**Assigned task**
Search the material below for the string "招聘信息" and extract each line that has it.

**Given data**

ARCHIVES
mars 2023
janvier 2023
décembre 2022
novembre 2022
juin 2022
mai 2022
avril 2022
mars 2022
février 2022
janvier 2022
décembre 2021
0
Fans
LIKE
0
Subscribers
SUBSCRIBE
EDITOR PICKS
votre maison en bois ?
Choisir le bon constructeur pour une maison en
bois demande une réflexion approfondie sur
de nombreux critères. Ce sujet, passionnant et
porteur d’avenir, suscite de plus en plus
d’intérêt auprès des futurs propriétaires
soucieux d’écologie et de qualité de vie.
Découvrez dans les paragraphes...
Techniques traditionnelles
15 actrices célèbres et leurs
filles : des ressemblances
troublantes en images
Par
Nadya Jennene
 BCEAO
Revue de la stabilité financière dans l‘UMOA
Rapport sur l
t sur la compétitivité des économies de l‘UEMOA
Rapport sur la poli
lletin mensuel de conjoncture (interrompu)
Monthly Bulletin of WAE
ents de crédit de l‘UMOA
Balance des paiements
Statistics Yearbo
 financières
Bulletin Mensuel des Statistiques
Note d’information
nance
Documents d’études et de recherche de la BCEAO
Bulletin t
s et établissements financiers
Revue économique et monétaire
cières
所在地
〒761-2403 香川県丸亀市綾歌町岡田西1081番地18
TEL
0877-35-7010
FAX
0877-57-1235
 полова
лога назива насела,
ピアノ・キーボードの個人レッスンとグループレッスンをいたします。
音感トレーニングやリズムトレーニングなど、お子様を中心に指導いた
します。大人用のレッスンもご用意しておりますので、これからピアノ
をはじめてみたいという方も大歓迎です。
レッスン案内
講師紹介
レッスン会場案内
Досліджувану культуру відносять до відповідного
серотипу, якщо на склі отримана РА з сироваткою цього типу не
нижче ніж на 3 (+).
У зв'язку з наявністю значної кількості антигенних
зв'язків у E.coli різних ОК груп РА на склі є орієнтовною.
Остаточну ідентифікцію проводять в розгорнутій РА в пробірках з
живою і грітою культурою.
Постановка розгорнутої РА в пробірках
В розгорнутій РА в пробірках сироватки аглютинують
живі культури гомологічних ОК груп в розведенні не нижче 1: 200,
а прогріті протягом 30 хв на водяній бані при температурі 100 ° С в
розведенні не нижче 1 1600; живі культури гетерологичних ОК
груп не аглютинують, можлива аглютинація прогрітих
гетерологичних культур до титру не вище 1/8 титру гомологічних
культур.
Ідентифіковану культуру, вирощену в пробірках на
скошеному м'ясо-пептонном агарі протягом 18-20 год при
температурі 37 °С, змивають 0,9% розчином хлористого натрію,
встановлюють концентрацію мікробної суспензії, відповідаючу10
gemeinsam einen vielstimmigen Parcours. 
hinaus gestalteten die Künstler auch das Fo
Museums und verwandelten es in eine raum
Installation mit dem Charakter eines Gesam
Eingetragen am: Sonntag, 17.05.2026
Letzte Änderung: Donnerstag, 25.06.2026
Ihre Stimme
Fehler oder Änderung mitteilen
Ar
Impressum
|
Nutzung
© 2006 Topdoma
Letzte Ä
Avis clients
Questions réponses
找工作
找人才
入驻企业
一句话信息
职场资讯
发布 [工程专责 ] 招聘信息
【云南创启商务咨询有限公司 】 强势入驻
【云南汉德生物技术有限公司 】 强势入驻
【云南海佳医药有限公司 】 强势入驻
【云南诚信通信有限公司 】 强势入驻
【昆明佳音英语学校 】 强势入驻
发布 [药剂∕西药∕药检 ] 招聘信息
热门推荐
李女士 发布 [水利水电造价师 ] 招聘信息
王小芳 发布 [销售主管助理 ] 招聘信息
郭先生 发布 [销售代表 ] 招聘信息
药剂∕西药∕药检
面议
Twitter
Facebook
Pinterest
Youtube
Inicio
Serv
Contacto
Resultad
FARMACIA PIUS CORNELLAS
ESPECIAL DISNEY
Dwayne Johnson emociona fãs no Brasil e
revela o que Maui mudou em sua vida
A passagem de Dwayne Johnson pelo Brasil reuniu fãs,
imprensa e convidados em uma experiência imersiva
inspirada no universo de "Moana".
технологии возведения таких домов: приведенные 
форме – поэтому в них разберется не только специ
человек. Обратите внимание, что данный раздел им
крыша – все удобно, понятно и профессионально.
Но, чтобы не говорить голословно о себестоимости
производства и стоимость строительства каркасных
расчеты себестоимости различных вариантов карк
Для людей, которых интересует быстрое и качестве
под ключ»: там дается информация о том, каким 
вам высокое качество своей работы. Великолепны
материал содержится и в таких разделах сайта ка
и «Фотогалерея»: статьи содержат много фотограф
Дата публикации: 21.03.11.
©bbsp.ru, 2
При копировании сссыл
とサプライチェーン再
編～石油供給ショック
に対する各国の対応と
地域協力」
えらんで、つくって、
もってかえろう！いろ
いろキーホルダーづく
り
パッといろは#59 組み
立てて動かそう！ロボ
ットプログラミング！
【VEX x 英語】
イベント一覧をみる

**Problem solution**
发布 [工程专责 ] 招聘信息
发布 [药剂∕西药∕药检 ] 招聘信息
李女士 发布 [水利水电造价师 ] 招聘信息
王小芳 发布 [销售主管助理 ] 招聘信息
郭先生 发布 [销售代表 ] 招聘信息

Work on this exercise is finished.